We have now created an adapter that allows us to use Attachments with agno.

This is a simple example, but it shows the power of adapters.

ps

Agno is already supported as an adapter, so you can use Attachments(“path/to/file”).agno()

from agno.agent import Agent
from agno.models.openai import OpenAIChat
from agno.tools.duckduckgo import DuckDuckGoTools
from attachments import Attachments

agent = agnoAgent(
    model=OpenAIChat(id="gpt-4.1-nano"),
    tools=[DuckDuckGoTools()],
    markdown=True,
)

response = agent.run(
    **Attachments("https://upload.wikimedia.org/wikipedia/commons/0/0c/GoldenGateBridge-001.jpg").
             agno("Tell me about this image and give me the latest news about it."))

print(response.content)
### About the Image
The image is a photograph of the **Golden Gate Bridge** in San Francisco, California. The bridge is a famous suspension bridge known for its distinctive International Orange color, spanning the Golden Gate Strait that connects San Francisco Bay to the Pacific Ocean. The photo captures the bridge during daylight, with a clear sky and calm water beneath it.
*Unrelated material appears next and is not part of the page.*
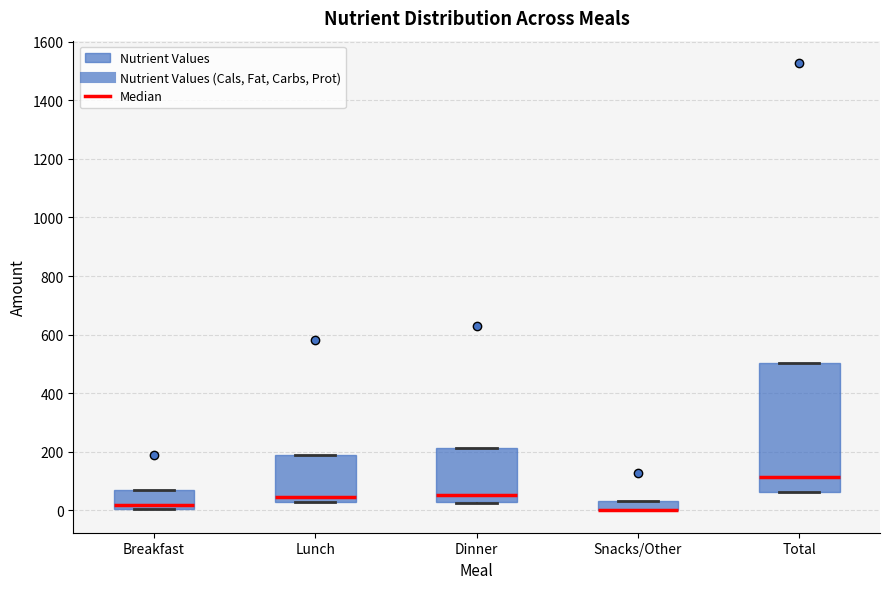

Where is the lower edge of the box for Lunch on the y-axis? The values are not printed on the chart, so give them approximately, as read against the axis.

20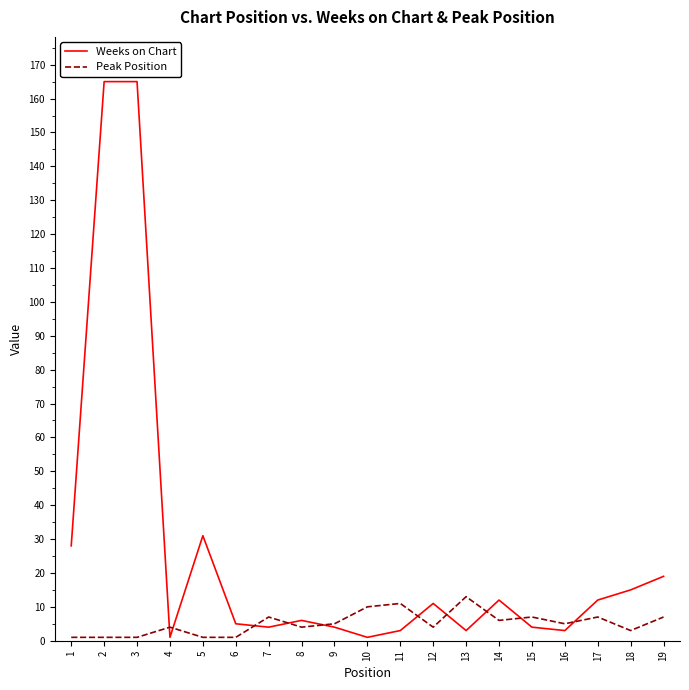

Is the value of Weeks on Chart at 18 greater than the value of Peak Position at 11?

Yes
You can see the main towers and the suspension cables, with a scenic background of hills and a cityscape in the distance.

---

### Latest News about the Golden Gate Bridge
Here are some recent updates and news related to the Golden Gate Bridge:

- **Safety and Infrastructure Improvements:** There have been ongoing efforts to enhance safety measures, including the installation of anti-suicide nets, which are reported to be saving lives ([source](https://abc7news.com/place/golden-gate-bridge/)).
- **Protests and Events:** The bridge has been a site for protests, such as recent demonstrations related to political issues, including the conflict in Gaza, which temporarily shut down traffic ([source](https://www.nbcbayarea.com/news/local/san-francisco/protest-golden-gate-bridge/)).
- **Traffic and Accessibility:** The bridge was reopened to traffic after a protest caused a shutdown, indicating its continuous use as a critical transportation link ([source](https://cbsnews.com/sanfrancisco/tag/golden-gate-bridge/)).

For more detailed and current updates, you can visit the [ABC7 News](https://abc7news.com/place/golden-gate-bridge/) or [NBC Bay Area](https://www.nbcbayarea.com/news/local/san-francisco/protest-golden-gate-bridge/) links.

Would you like more detailed information or additional updates?